I have now received all the dividends from my share holdings for November, and again I have received more money than I did for the same month last year.
In November 2013 I was paid £332.00 from the shares in my SIPP and £69.92 from the shares in my ISA, which was a total of £401.92. This November I have received a total of £485.07, which is an increase of 20.69%, this is made up of £409.45 in my SIPP (an increase of 23.33%) and £75.62 in my ISA (an increase of 8.15%).
I have achieved this increase mainly from increased dividends (some of the increase is due to a reduction in the account charges levied by my SIPP provider), and although one of my holdings has paid a special dividend in November the increase in my regular dividends is still 4.45% which easily beats the current level of inflation so has given me an increase in real terms.
One of the fun parts of dividend investing is seeing the steady flow of dividend income into your account (I will be paid 67 times in 2014 and this number will increase in 2015 due to the addition of new holdings in my SIPP and ISA), which of course is 55 more than the number of times I get paid by my employer, and although the payments are nowhere near the amount I do receive as a salary, I will have received more than £500 in two months in 2014 (and came close to £500 in another 4 months).

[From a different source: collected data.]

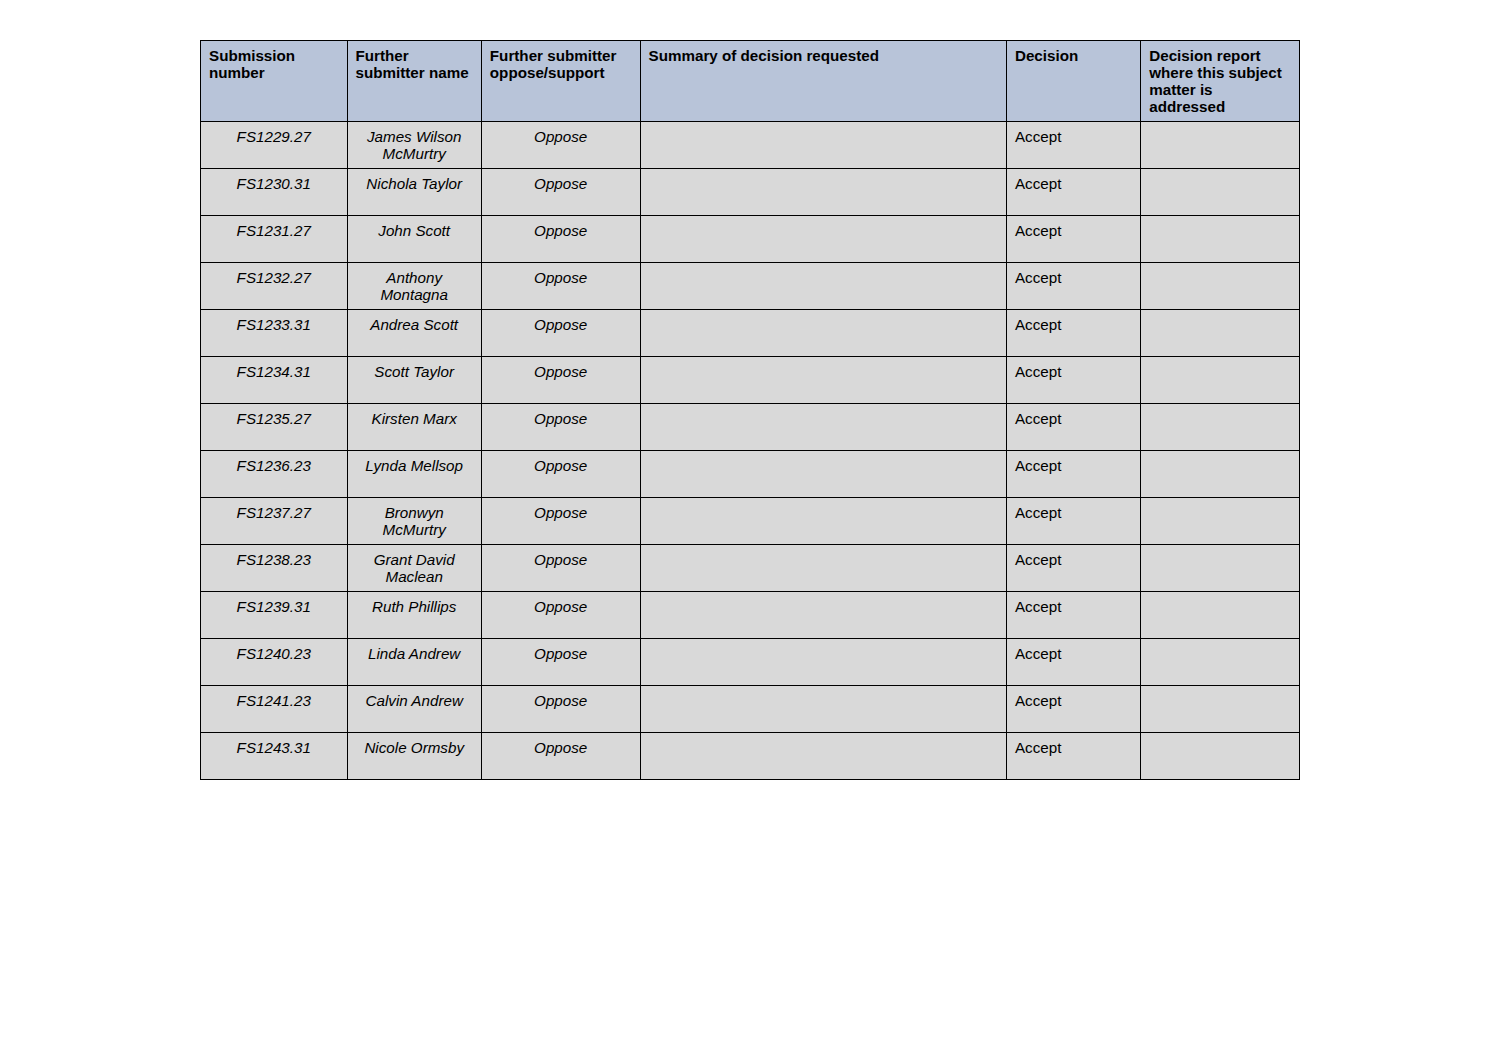| Submission number | Further submitter name | Further submitter oppose/support | Summary of decision requested | Decision | Decision report where this subject matter is addressed |
| --- | --- | --- | --- | --- | --- |
| FS1229.27 | James Wilson McMurtry | Oppose | | Accept | |
| FS1230.31 | Nichola Taylor | Oppose | | Accept | |
| FS1231.27 | John Scott | Oppose | | Accept | |
| FS1232.27 | Anthony Montagna | Oppose | | Accept | |
| FS1233.31 | Andrea Scott | Oppose | | Accept | |
| FS1234.31 | Scott Taylor | Oppose | | Accept | |
| FS1235.27 | Kirsten Marx | Oppose | | Accept | |
| FS1236.23 | Lynda Mellsop | Oppose | | Accept | |
| FS1237.27 | Bronwyn McMurtry | Oppose | | Accept | |
| FS1238.23 | Grant David Maclean | Oppose | | Accept | |
| FS1239.31 | Ruth Phillips | Oppose | | Accept | |
| FS1240.23 | Linda Andrew | Oppose | | Accept | |
| FS1241.23 | Calvin Andrew | Oppose | | Accept | |
| FS1243.31 | Nicole Ormsby | Oppose | | Accept | |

Although I will not post the dividend values for December until they have been received, I already know how much they will be as all the companies have passed their ex-dividend dates, and this year I will receive a total dividend income of over £5,000 (approx. $7,750), which is probably about a quarter of the total I calculate I will probably need to earn to achieve Financial Independence. This may sound like I am still some way short of FI, but I do have two company pensions which will pay me an income, and we are planning on downsizing our home to free up some capital, which will bring me to around 80% of the total income I should need.
I hope these posts do show how regularly saving and investing into high quality dividend paying companies and then re-investing the dividends as they are paid, can accumulate to a point where you earn sufficient to be able to live without the need of working (and bear in mind I was 43 when I started saving into my SIPP, so anyone who can start in their twenties or thirties should easily be able to achieve FI long before the UK state retirement age.